Майор в замешательстве огляделся. Никого. Сердце тревожно заколотилось. Долина за спиной была пустынна и безмолвна – ни человека, ни животного. Казалось, голос исходит из воздуха.
У Зуги пересохло во рту, от страха вдруг зачесалось все тело. Внезапно с утеса над головой раздался другой голос:
– Белый – цвет войны.
На сей раз это был голос древней старухи, скрежещущий и пронзительный. Зуга поспешно задрал голову – склон утеса был голым и гладким. Сердце колотилось в груди, как птица в клетке, горло сжалось от страха.
– Белый – цвет рабства, – прозвенел над головой мелодичный девичий голос, нежный и текучий, как журчание ручейка.
«И заговорила она голосами Вельзевула и Белиала, Азазела и Велиара, всего мириада воплощений Сатаны», – писал отец. Зуга почувствовал, как его ноги наливаются свинцом от суеверного ужаса.
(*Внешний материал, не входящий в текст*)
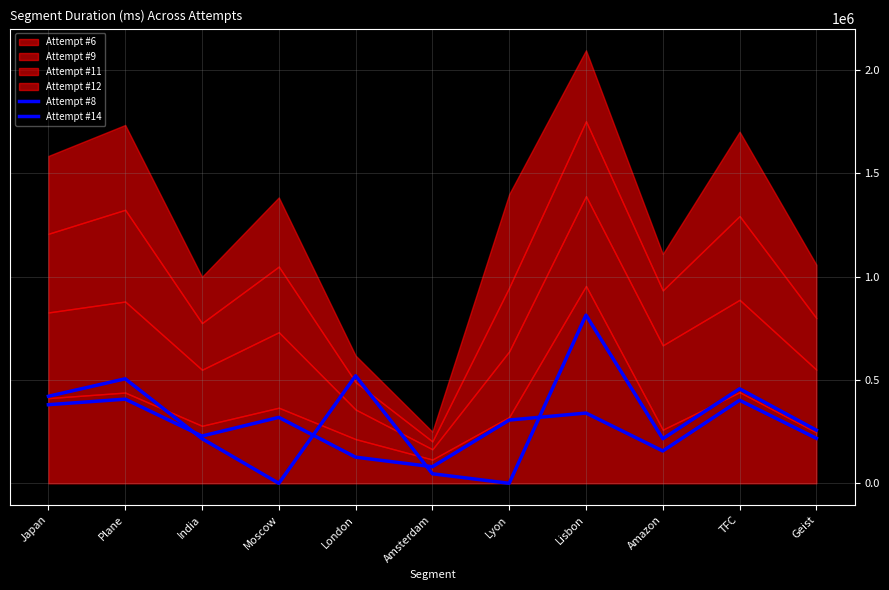

Does the chart have visible grid lines?

Yes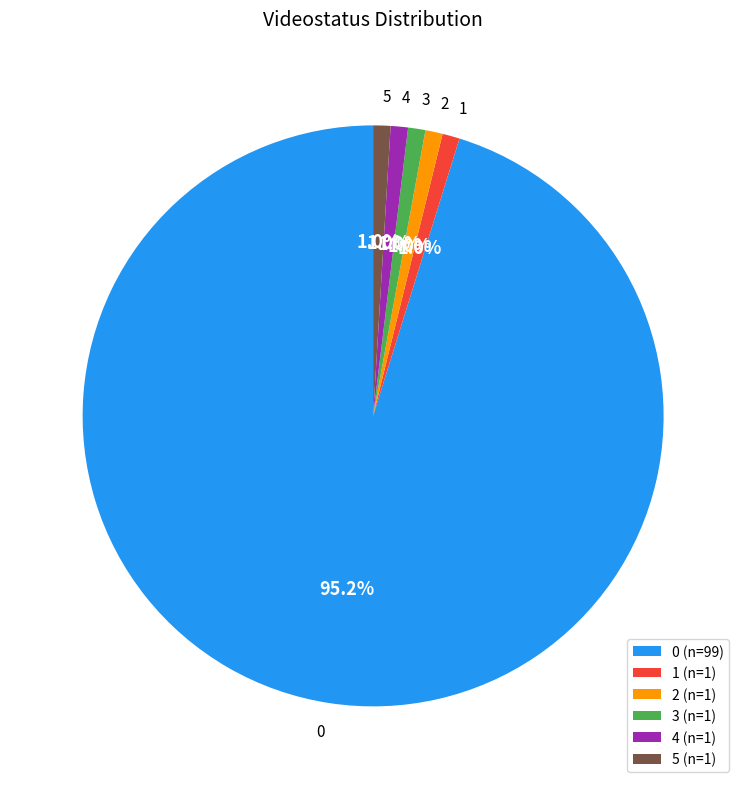

True or false: 2 accounts for 1% of the total.

True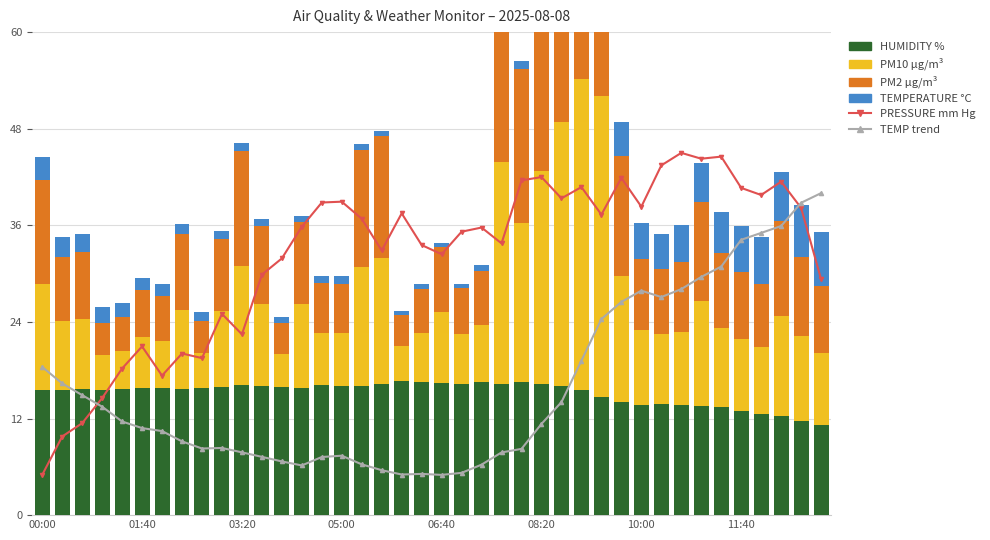

At which category is the sum across all series the highest?

27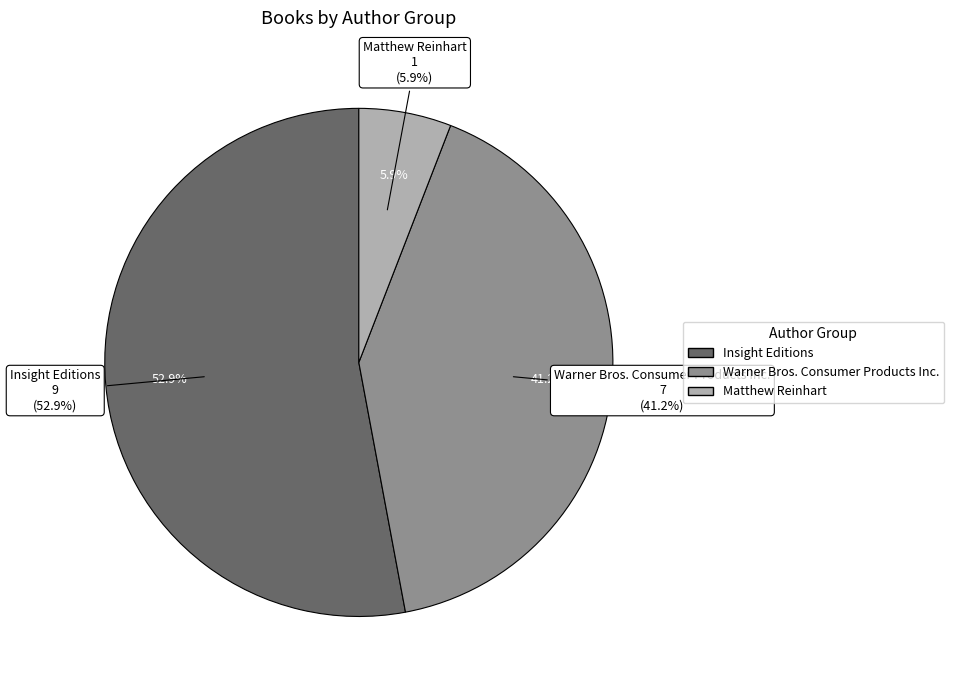

True or false: Matthew Reinhart accounts for 6% of the total.

True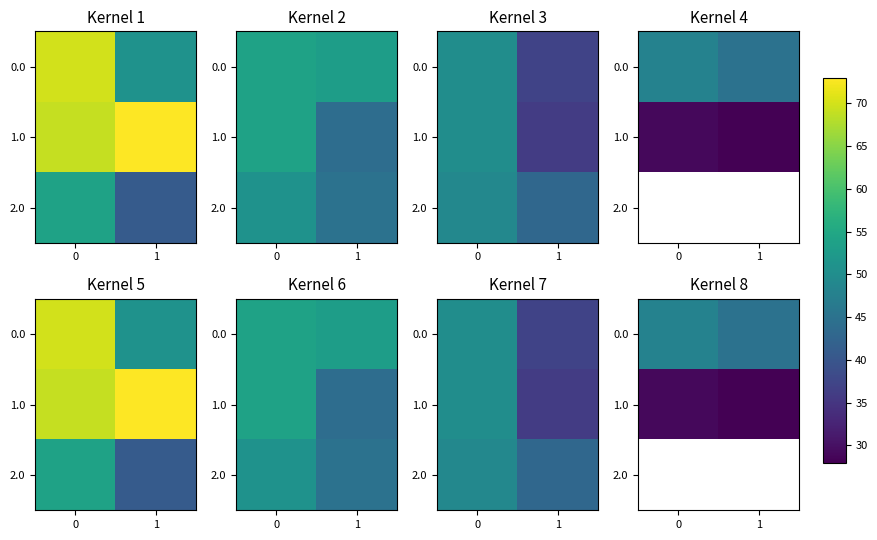

What is the smallest value displayed?

28.0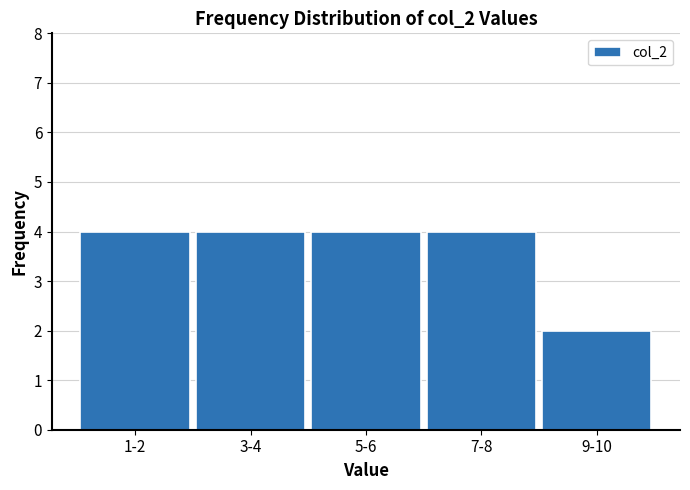

Reading right to left, extract all data points from this chart.

9-10=2	7-8=4	5-6=4	3-4=4	1-2=4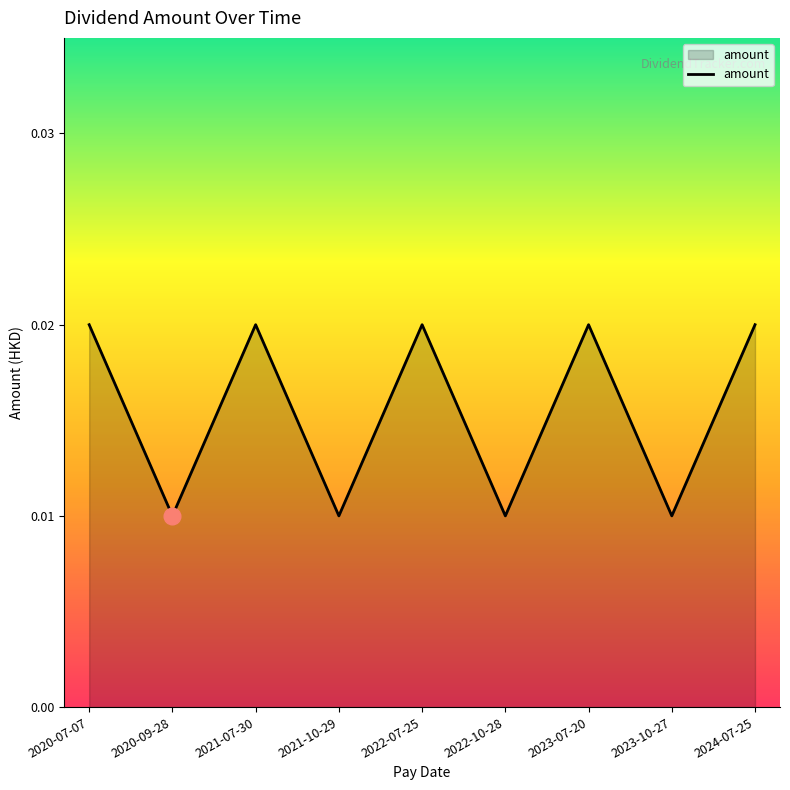

What position from the left is 2023-07-20?

7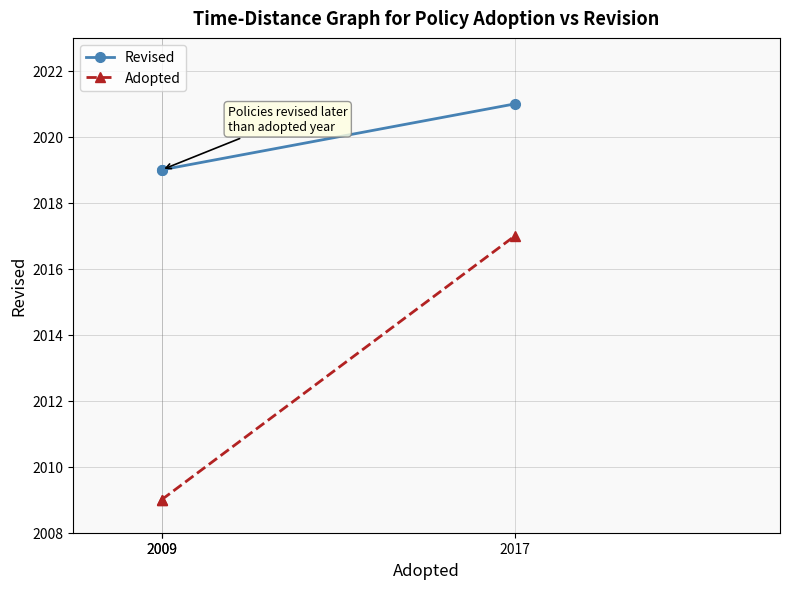

Does the chart have visible grid lines?

Yes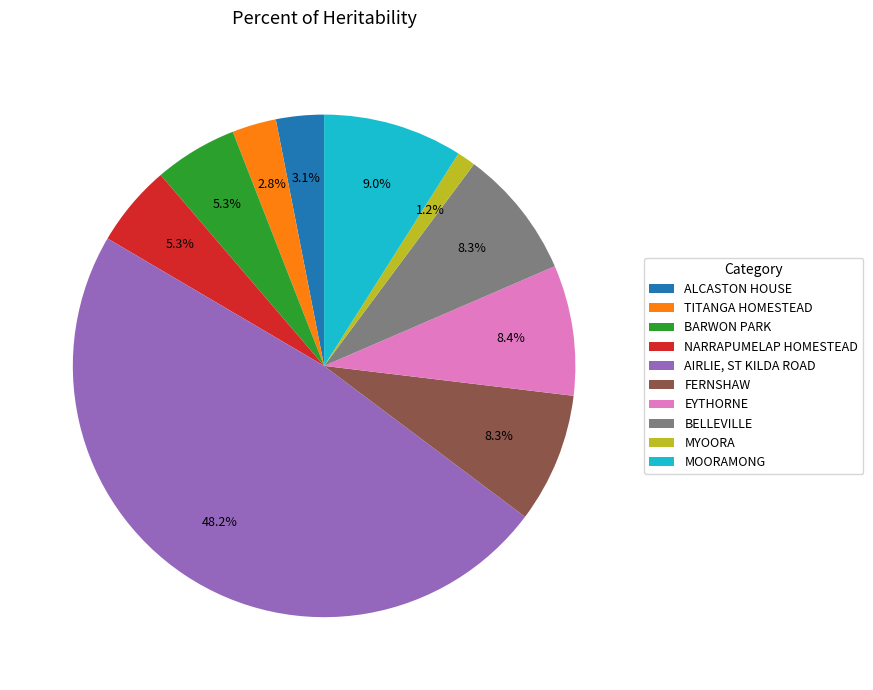

To the nearest percent, what is the difference between the FERNSHAW and BARWON PARK slice percentages?

3%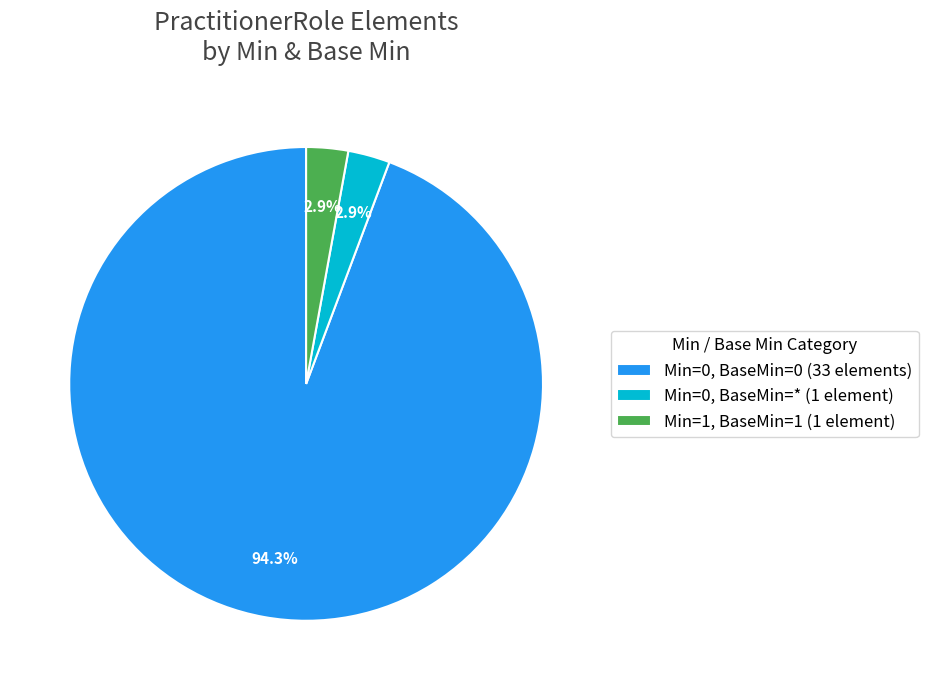

Count the number of slices in the pie.

3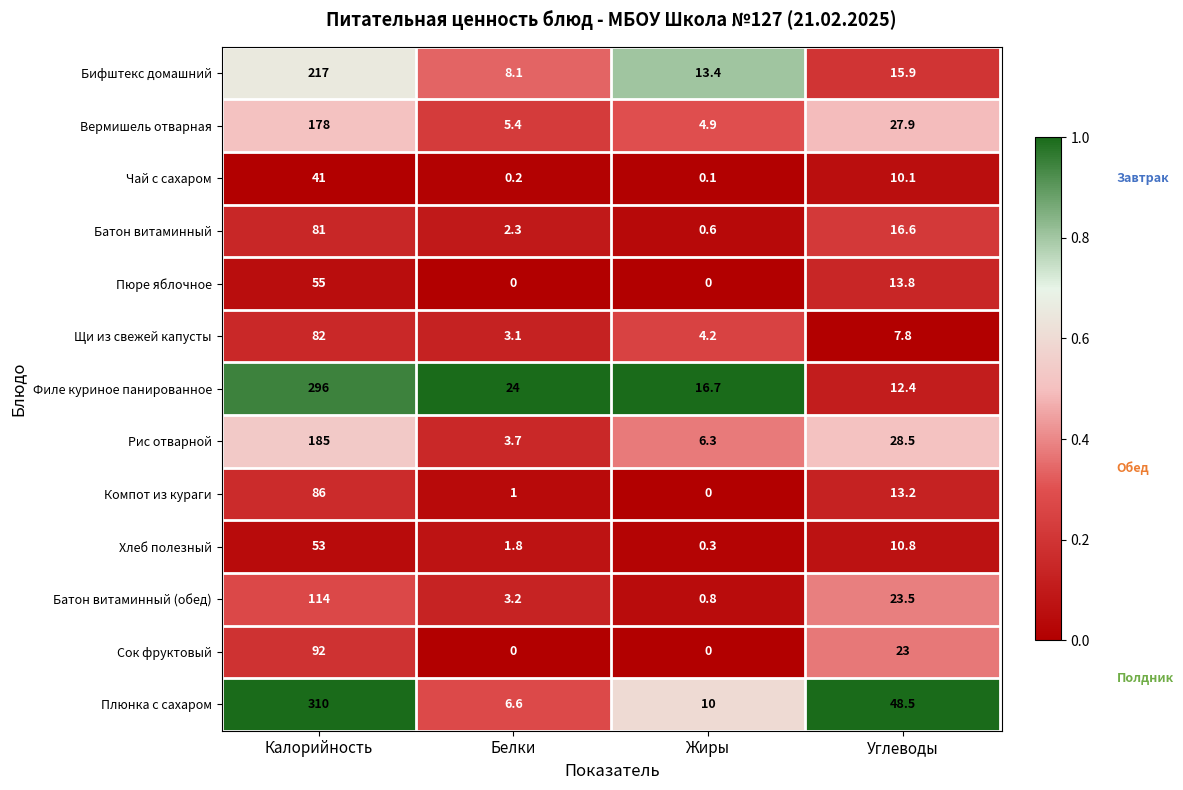

Which label corresponds to the largest value in the chart?

Калорийность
– Белый орел низверг каменных соколов! – загрохотал в пещере густой бас, гулкий, как рев быка.
Зуга набрал в грудь побольше воздуха, чтобы овладеть непокорным телом. Память воскресила воспоминания детства – брайтонский пирс воскресным августовским днем; вцепившись в руку дяди Уильяма, мальчик зачарованно смотрит на фокусника, который оживил куклу, и та говорит тоненьким писклявым голоском, а ей кто-то отвечает из коробки, в которой не уместится даже кролик…
Зуга расхохотался – так громко и раскатисто, что сам себе удивился.
– Оставь свои фокусы для детей, Умлимо. Я пришел с миром, чтобы говорить с тобой, как мужчина.
В темноте за обрушенной стеной послышался легкий шелест. Шаги босых ног по каменному полу?
– Смотри, Умлимо! Я иду без оружия.
Он отстегнул кисет с порохом и бросил к ногам, потом положил сверху слоновое ружье. Затем, выставив напоказ пустые ладони, шагнул к провалу и переступил порог.
В ушах загремел грозный рык леопарда. Дикий и яростный, звук вселял ужас, но на этот раз майор не дал себя обмануть, даже не сбился с шага. Пригнувшись под козырьком, он вошел в пролом и выпрямился по другую сторону стены.
С минуту он подождал, пока глаза привыкнут к темноте, чтобы различать хотя бы стены. Ни голоса, ни звериный рев больше не раздавались. Где-то впереди, в глубине, виднелся слабый огонек, который помогал обходить груды щебня и упавших камней, что местами почти доставали до низкого потолка. Огонек становился все ярче – Зуга понял, что это солнечный луч, бьющий из потолка сквозь узкую трещину.
Взглянув вверх, он оступился и выставил руку, но коснулся не камня, а чего липкого и податливого. Раздался треск, что-то посыпалось. С трудом удержавшись на ногах, Зуга пригляделся. С пола таращил пустые черные глазницы человеческий череп, скулы которого обтягивала высохшая, как пергамент, кожа.
Зуга содрогнулся. То, что он принял за кучу камней и щебенки, было на самом деле грудой человеческих останков. Горы высохших трупов громоздились до самого потолка, перегораживали проходы, заполняли самые глубокие впадины. Сквозь разрывы темной высохшей кожи и сгнившие лохмотья одежды тускло белели кости.
«Мерзостный склеп» – так писал об этом месте Фуллер Баллантайн.
Зуга брезгливо обтер руку, коснувшуюся мертвой плоти, и снова двинулся на свет. Через несколько шагов он ощутил запах дыма и человеческого жилья и еще какой-то запах: сладковатый, похожий на мышиный, но трудно определимый. Пол пещеры уходил вниз. Обогнув скалистый уступ, Зуга увидел впереди небольшой природный амфитеатр с полом из гладкого гранита.